Thanks for doing this. I think it's important that we reach agreement on these details.

I would suggest these rules (1):

G_SBFX, G_UBFX: 0 <= lsb < lsb + width <= bitwidth (all values unsigned)

This implies that width is not allowed to be 0.

Or as an alternative (2):

G_SBFX: 0 <= lsb < lsb + width <= bitwidth (all values unsigned)
G_UBFX: 0 <= lsb <= lsb + width <= bitwidth (all values unsigned)

This allows 0 width for G_UBFX only. The rationale is that value of 0-width unsigned field is trivially 0, but the value of a 0-width signed field is not well defined -- it could be either 0 or -1.

On balance I prefer (1) because (a) I think it's simpler to have the same rule for both opcodes, and (b) allowing "width" to take any value from 0 to bitwidth inclusive makes it more awkward to expand these operations into shifts and masking.

llvm/include/llvm/Target/GenericOpcodes.td
1382–1383

As mentioned I think lsb should be strictly less than bitwidth, here and below.

bcahoon updated this revision to Diff 352718.Jun 17 2021, 7:34 AM

Improved description of legal values, based upon review comments.

Thanks for doing this. I think it's important that we reach agreement on these details.

I would suggest these rules (1):

G_SBFX, G_UBFX: 0 <= lsb < lsb + width <= bitwidth (all values unsigned)

This implies that width is not allowed to be 0.

Thanks for the suggestions! I updated the patch based upon the first suggestion. I agree that it is better for the reasons that you've described.

foad accepted this revision.Jun 17 2021, 9:07 AM
foad added reviewers: aemerson, arsenm.

LGTM assuming others agree with these rules - maybe wait a day in case they have comments.

This revision is now accepted and ready to land.Jun 17 2021, 9:07 AM

Shouldn't we also have verifier checks for these requirements in the statically known cases?

foad added a comment.Jun 18 2021, 2:31 AM

Shouldn't we also have verifier checks for these requirements in the statically known cases?
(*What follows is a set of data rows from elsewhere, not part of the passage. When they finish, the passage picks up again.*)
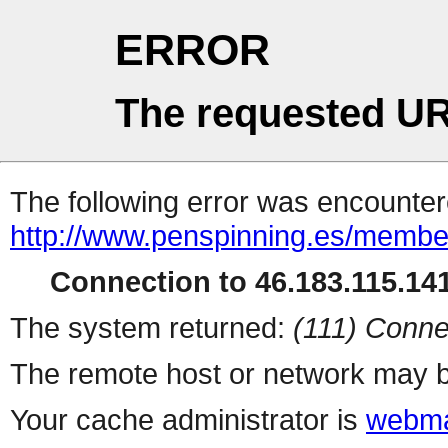
ERROR
The requested UR
The following error was encountere
http://www.penspinning.es/member
Connection to 46.183.115.141
The system returned:
(111) Conne
The remote host or network may b
Your cache administrator is
webma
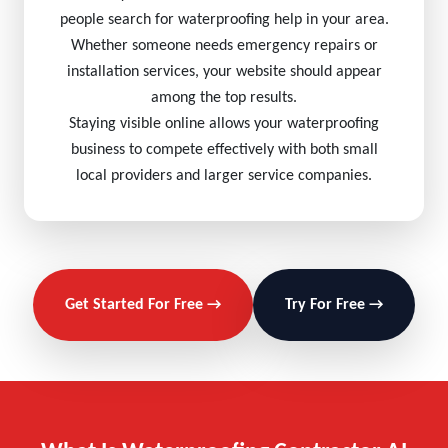
people search for waterproofing help in your area.
Whether someone needs emergency repairs or
installation services, your website should appear
among the top results.
Staying visible online allows your waterproofing
business to compete effectively with both small
local providers and larger service companies.
Get Started For Free →
Try For Free →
You mean, verify that the operand values are in range if they happen to be G_CONSTANTs? I don't think that's a good idea because constant-folding one of the operands could suddenly make the MIR fail verification.

Shouldn't we also have verifier checks for these requirements in the statically known cases?

No because the verifier should not be considering the context of the instruction. The operands are legal or not looking at just the instruction itself

llvm/docs/GlobalISel/GenericOpcode.rst
259

What what is the result if this is violated? Poison?

bcahoon added inline comments.Jun 18 2021, 2:59 PM
llvm/docs/GlobalISel/GenericOpcode.rst
259

I think poison makes sense. Though, I'm not sure how that concept occurs in the gMIR?

foad added inline comments.Jun 21 2021, 2:05 AM
llvm/docs/GlobalISel/GenericOpcode.rst
259

I think poison makes sense.

I think it should be the same as what you get from any out-of-range shift. In IR that would be poison. but...

Though, I'm not sure how that concept occurs in the gMIR?

... I get the impression that codegen does not really distinguish between undef and poison (yet).

Given that the description of shifts in this document does not mention the out of range case at all, I think the current patch is good to go as-is. Obviously it would be great if someone could add documentation about the out-of-range / undef / poison cases in future.